The source of the energy? The highly saline and waste water that is produced after being used for oil drilling.
The engineering students recently hosted a three-day workshop on the campus attended by scientists and students from other universities from around New Mexico for discussion sessions and hands-on demonstrations of an apparatus the students are designing and building.
Led by Dr. Frank Huang, professor of environmental engineering, the team’s goal is to identify how osmotic power can be developed to reduce the carbon footprint of the oil and gas industry while offsetting operating costs.
“The objective of the osmotic power team is to investigate issues that prevent produced water-based osmotic pressure systems from becoming commercially viable sources of power,” Huang said.
The petroleum industry in the southeastern part of the state generates about 22 billion gallons of produced water annually, and 28 billion gallons statewide.
” ‘Produced’ water is the waste stream generated by oil and gas production,” student researcher Kelsy Waggaman said.
“On average, three gallons of produced water is created in the recovery of one gallon of oil.”
She said the high level of salt ions present in produced water from oil recovery can create a large chemical potential when paired with fresh water, and this process can be utilized to create osmotic pressure.

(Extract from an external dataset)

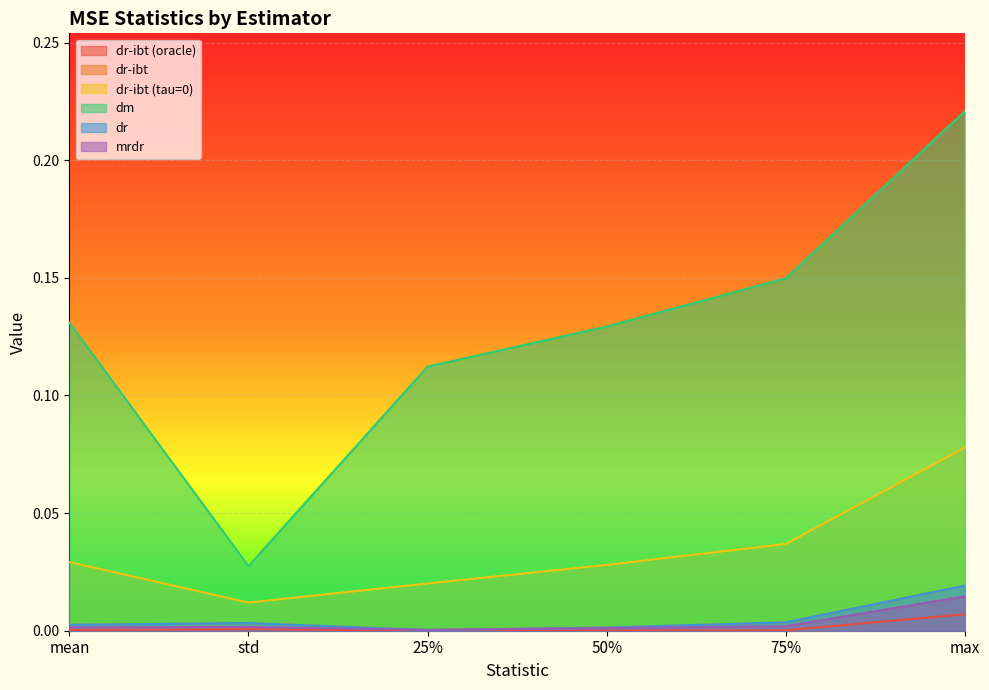

True or false: dr and dr-ibt (tau=0) cross at least once.

False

These components together would act to spin a turbine and generate electricity.
“Osmotic pressure is naturally created when a semipermeable membrane separates two bodies of water with different concentrations of charged ions,” she said. The water on the ion-depleted side, will rush to the ion rich side of the membrane because the water molecules have a high affinity for ions, while the membrane keeps the salt ions on one side.”
Waggaman said this is demonstrated by the cells in our body, which are mostly fresh water.
“The water we drink has a similar ion concentration to that of our cells. If we were to drink seawater, the water in our cells would rush out, collapsing our cells, and severely dehydrating us,” she said. “Similarly, the water molecules will inherently move to the ion rich side of the membrane, creating a flow.”
In simple terms, extremely salty water and less-salty produced water are fed into separate pipes through filters that remove particles and then fed into the membrane system, which consists of hollow fiber membranes. Less-salty produced water is drawn across the membrane to the extremely salty water by osmosis. The increase in water volume creates a pressure which forces the water through the turbine and generates electricity.
The team is designing and fabricating the fiber membranes.
“Rarely will you find a university that is able to make membranes. We can develop a process to make membranes that fit our need,” Huang said. “The students are excited to put it all together.”
With support from New Mexico’s Experimental Program to Stimulate Competitive Research and the National Science Foundation, a collaborative team from Los Alamos National Labs, Eastern New Mexico University, New Mexico Highlands University, New Mexico State University, and New Mexico Institute of Mining and Technology will be researching osmotic power for the next four years.